17 Kasım 2014 Pazartesi

Uyarı: Bu Yazı Yoğun Bir Şekilde Sübliminal Küfür İçermektedir!

Uyarı: Bu Yazı Yoğun Bir Şekilde Sübliminal Küfür İçermektedir!


Esed'in kendisini "Allah'ın Suriye'yi yönetmesi için atadığı bir elçi" gibi gördüğü cümlesi, Emevi sultanlarının kaderci söylemlerine ne kadar çok benziyor değil mi?


Ki zaten Allah’ın Ali olarak zuhur ettiği inancı gulatı şia olan Nusayriliğinin de bir akidesi!

Tam da burada abdest suyu ile beraber yâd etmek gerek Bilad-ul Şam’da kof(t)i-rik bir Annan'ı... Şam’ın kaysısını… Haleb’in acısını… Taif’in fesatçısı Hakem b. "El-Fasık’ın Abdulmetelik bin "Kervan’ını" ve hatta avanesinin tebaasını…

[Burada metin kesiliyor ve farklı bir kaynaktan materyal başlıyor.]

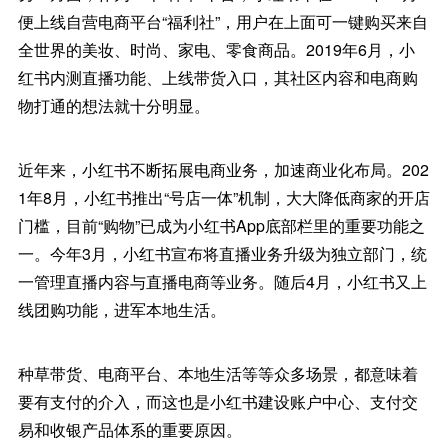
便上线自营电商平台“福利社”，用户在上面可一键购买来自
全世界的美妆、时尚、家电、零食商品。2019年6月，小
红书内测直播功能、上线带货入口，其社区内容和电商购
物打通的想法就十分明显。
近年来，小红书不断拓展电商业务，加速商业化布局。202
1年8月，小红书推出“号店一体”机制，大大降低商家的开店
门槛，目前“购物”已成为小红书App底部栏里的重要功能之
一。今年3月，小红书宣布将直播业务升级为独立部门，统
一管理直播内容与直播电商等业务。随后4月，小红书又上
线团购功能，进军本地生活。
种草带货、电商平台、本地生活等等众多场景，都意味着
要有支付的介入，而这也是小红书建设账户中心、支付交
易和收银产品体系的重要原因。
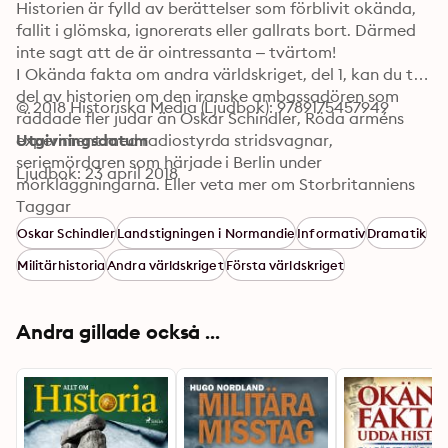
Historien är fylld av berättelser som förblivit okända, 
fallit i glömska, ignorerats eller gallrats bort. Därmed 
inte sagt att de är ointressanta – tvärtom! 

I Okända fakta om andra världskriget, del 1, kan du ta 
del av historien om den iranske ambassadören som 
© 2018 Historiska Media (Ljudbok): 9789175457949
räddade fler judar än Oskar Schindler, Röda arméns 
experiment med radiostyrda stridsvagnar, 
Utgivningsdatum
seriemördaren som härjade i Berlin under 
Ljudbok: 23 april 2018
mörkläggningarna. Eller veta mer om Storbritanniens 
och Frankrikes planer på att bomba Sovjetunionen 
Taggar
1940, den enda kvinna som landsteg i Normandie på D-
Oskar Schindler
Landstigningen i Normandie
Informativ
Dramatik
dagen och om björnen som tjänstgjorde i ett polskt 
Militärhistoria
Andra världskriget
Första världskriget
förband. 

Innehållet spänner över en rad olika ämnen, från det 
förbluffande till det skrämmande och chockerande.
Andra gillade också ...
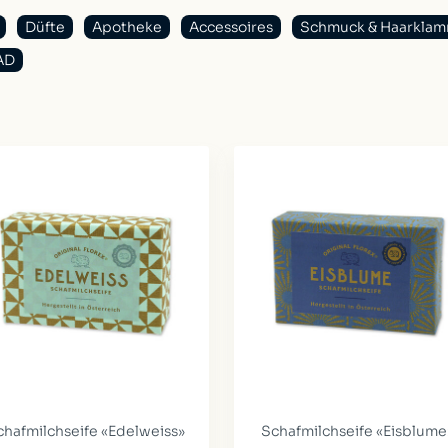
Düfte
Apotheke
Accessoires
Schmuck & Haarkla
BAD
chafmilchseife «Edelweiss»
Schafmilchseife «Eisblume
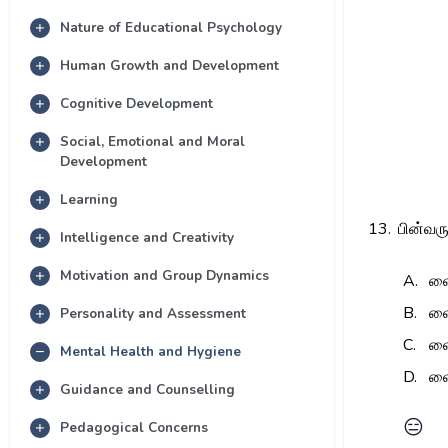
Nature of Educational Psychology
Human Growth and Development
Cognitive Development
Social, Emotional and Moral
Development
Learning
13.
பின்வர
Intelligence and Creativity
Motivation and Group Dynamics
A.
வை
B.
வை
Personality and Assessment
C.
வை
Mental Health and Hygiene
D.
வை
Guidance and Counselling
😑
Pedagogical Concerns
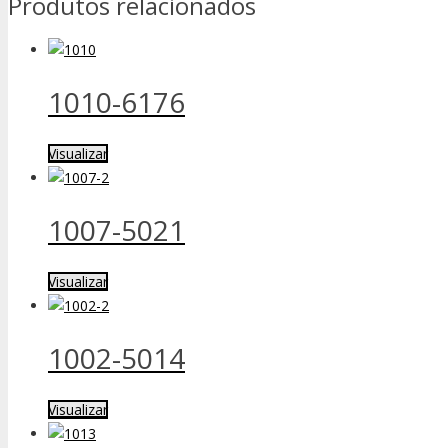
Produtos relacionados
1010-6176
Visualizar
1007-5021
Visualizar
1002-5014
Visualizar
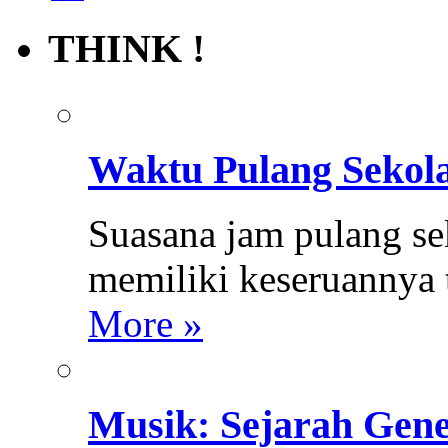
THINK !
Waktu Pulang Sekol
Suasana jam pulang se
memiliki keseruannya 
More »
Musik: Sejarah Gene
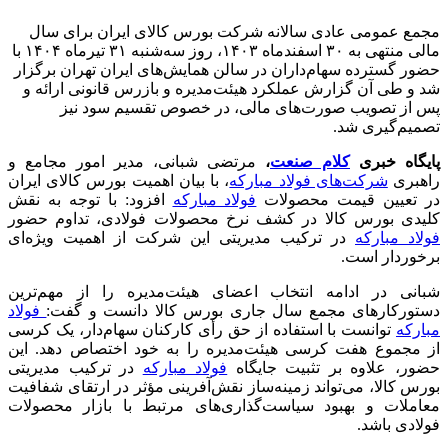
مجمع عمومی عادی سالانه شرکت بورس کالای ایران برای سال
مالی منتهی به ۳۰ اسفندماه ۱۴۰۳، روز سه‌شنبه ۳۱ تیرماه ۱۴۰۴ با
حضور گسترده سهام‌داران در سالن همایش‌های ایران تهران برگزار
شد و طی آن گزارش عملکرد هیئت‌مدیره و بازرس قانونی ارائه و
پس از تصویب صورت‌های مالی، در خصوص تقسیم سود نیز
تصمیم‌گیری شد.
پایگاه خبری
کلام صنعت
،
مرتضی شبانی، مدیر امور مجامع و
راهبری
شرکت‌های فولاد مبارکه
، با بیان اهمیت بورس کالای ایران
در تعیین قیمت محصولات
فولاد مبارکه
افزود: با توجه به نقش
کلیدی بورس کالا در کشف نرخ محصولات فولادی، تداوم حضور
فولاد مبارکه
در ترکیب مدیریتی این شرکت از اهمیت ویژه‌ای
برخوردار است
.
شبانی در ادامه انتخاب اعضای هیئت‌مدیره را از مهم‌ترین
دستورکارهای مجمع سال جاری بورس کالا دانست و گفت:
فولاد
مبارکه
توانست با استفاده از حق رأی کارکنان سهام‌دار، یک کرسی
از مجموع هفت کرسی هیئت‌مدیره را به خود اختصاص دهد. این
حضور، علاوه بر تثبیت جایگاه
فولاد مبارکه
در ترکیب مدیریتی
بورس کالا، می‌تواند زمینه‌ساز نقش‌آفرینی مؤثر در ارتقای شفافیت
معاملات و بهبود سیاست‌گذاری‌های مرتبط با بازار محصولات
فولادی باشد
.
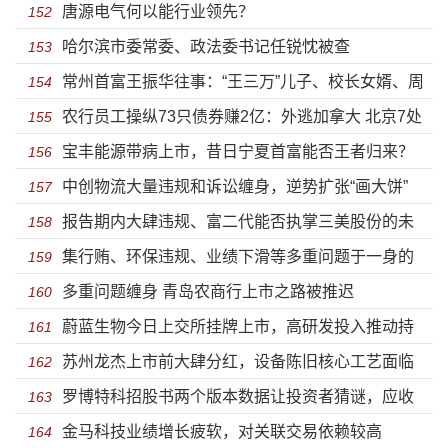
唐源电气何以能行业领先？
152
哈尔滨市委常委、政法委书记任锐忱被查
153
常州首富王振华往事：“王三万”儿子、校长女婿、周
154
农行员工操纵73只债券赚2亿：外逃加拿大 北京7处
某某的情人？
155
宝丰能源带病上市，昔日宁夏首富能否王者归来？
房产被查封
156
中创物流大量违规和诉讼缠身，逆势扩张“画大饼”
157
报告期内大肆违规、富二代能否执掌三美股份的未
158
集行贿、环保违规、业绩下滑等多重问题于一身的
来？
159
多重问题缠身 青岛农商行上市之路被推迟
金时科技上市了
160
蔚蓝生物今日上交所挂牌上市，高研发投入推动持
161
苏州龙杰上市前大肆分红，设备陈旧核心工艺面临
续成长
162
罗博特科招股书两个版本数据让投资者猜谜，应收
淘汰风险
163
金马科技业绩增长疲软，对关联交易依赖较高
账款飙升至2.5亿
164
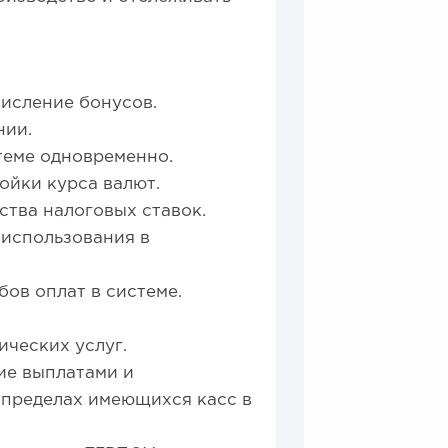
исление бонусов.
нии.
теме одновременно.
ойки курса валют.
тва налоговых ставок.
 использования в
ов оплат в системе.
ических услуг.
ие выплатами и
 пределах имеющихся касс в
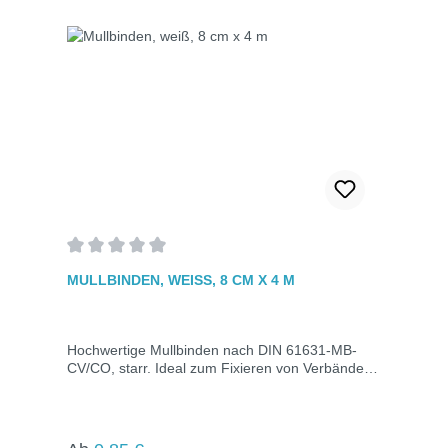
Durchschnittliche Bewertung von 0 von 5 Sternen
MULLBINDEN, WEISS, 8 CM X 4 M
Hochwertige Mullbinden nach DIN 61631-MB-
CV/CO, starr. Ideal zum Fixieren von Verbänden
jeder Größe. Hervorragende Saugfähigkeit, gute
Luftdurchlässigkeit und hautfreundlich. Maße: 8
cm x 4 m.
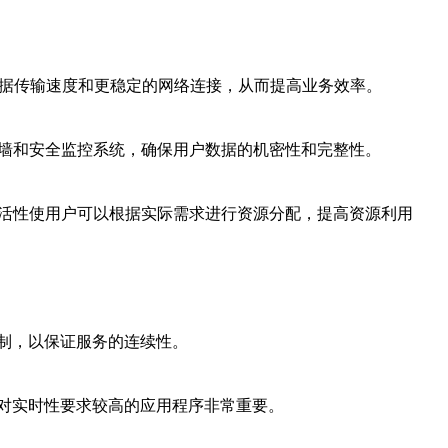
数据传输速度和更稳定的网络连接，从而提高业务效率。
火墙和安全监控系统，确保用户数据的机密性和完整性。
灵活性使用户可以根据实际需求进行资源分配，提高资源利用
制，以保证服务的连续性。
对实时性要求较高的应用程序非常重要。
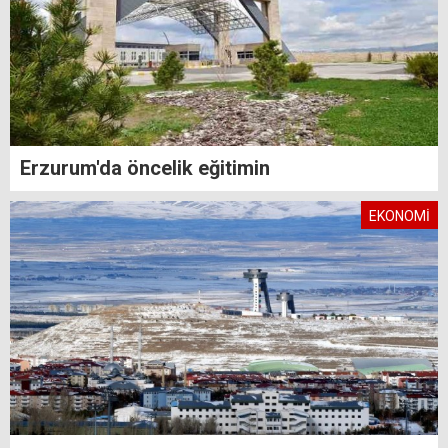
Erzurum'da öncelik eğitimin
EKONOMİ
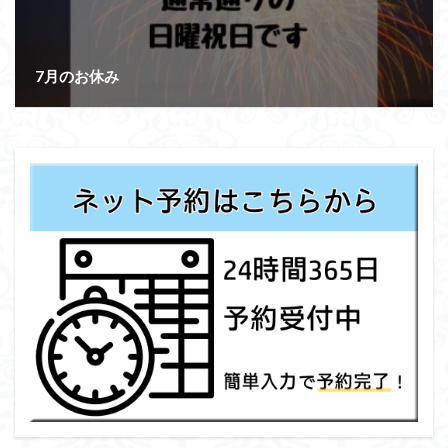
7月のお休み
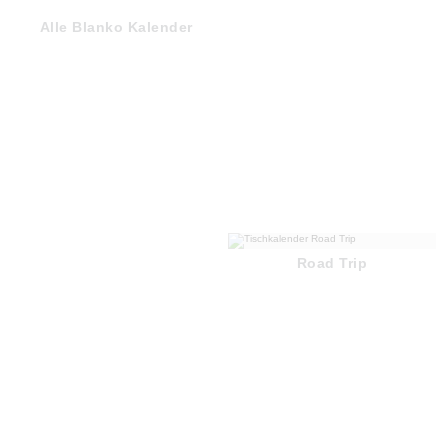
Alle Blanko Kalender
Road Trip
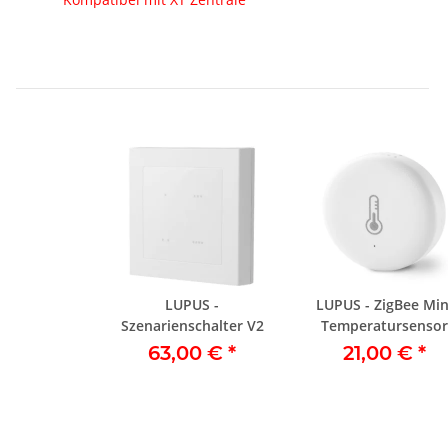
LUPUS -
LUPUS - ZigBee Min
Szenarienschalter V2
Temperatursensor
63,00 €
*
21,00 €
*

Halife olmak yerine kral… İmam olmak yerine zalim… Mümin olmak yerine kâfir olmanın da adıydı aslında bir zamanlar Haccac’ın da emir-el püftiriği olmak! Atalarının atalarına iman eden Esed hanedanlığıyla Emevi hanedanlığı arasında her ne kadar zortname sözlüğündeki kök harfleriyle bir bağlantı kurulamasa da; damarlarından beyinlerine sıçramış kanın aynı gruba denk gelmesiyle kökünüz kurusun ulan! Kan deryasında boğulasınız emi! Nice nice nicesiyle Allahumme âmin demeyi gerektiriyordu aslında mangal gibi bir iman sahibi olanın Fi Lügat-ul Arabiye’den öğrendikleriyle. 

Nerdeeee!

Bir başka karede ise ikibinoniki yılı katalog çekimlerine poz verir gibi göbek taşında adam keseleyen değil, bayram sabahlarında kurban niyetine adam kesen hin hanedanlığın 90–60–90 devşirme “cancağızı” Çin malı no-frost model Esma’sı; Yezid kafasıyla antiemperyalist damgalı -yersen- Yezid-i markası vurduklarına: “Biz yapmadık ki bunca zulmü Allah yaptı, Ayoool” pişpirikliğine kendisini mazhar kılmakla kalmıyor, roket yerine photoshop yollu eline tutuşturulmuş raketiyle sarayın kortunda cameralara cortundan poz veriyordu! 

Neyseeee!

Halep’te cami minarelerinden Zeyneb-i Kerbelalara tecavüz haykırışlarıyla, ana avrat düz gidiliyor el-an (Made-İn ABD kucağına oturan koalisyon ortaklığıyla) Suriye’nin ihanete uğramış evlatlarına! Ve sen gel daha daha önce, daha önce, sonra, daha sonra, daha daha sonra ve hala doğmamış çocuklara yurtdışı harçlı, Rus konsolosluğundan yeni çıkmış kızıl damgalı bir pasaport yollamaya devam et ve utanmadan bana da torunumun torunuma laf mı konduruyorsun yoksa laf mı koyduruyorsun kelime cambazlığına soyun... Üstüne pislik birde yetmezmiş gibi hüsn-ü mahalli şivesiyle: “Efendim biber gazımız yok ki, taramayalım da besleyelim mi? De!


Nede olsa zulmün hastasısınız dede...


Elbette,

Gel zaman git zaman zalimlerin yaptıklarını tarih değil Allah yazar! Yazar -kasa- mıdır, mezhep -perest- midir , sultan-yatar-mıdır, nedir? Hepsinin teek teek görülecek elbet bir hesabı var.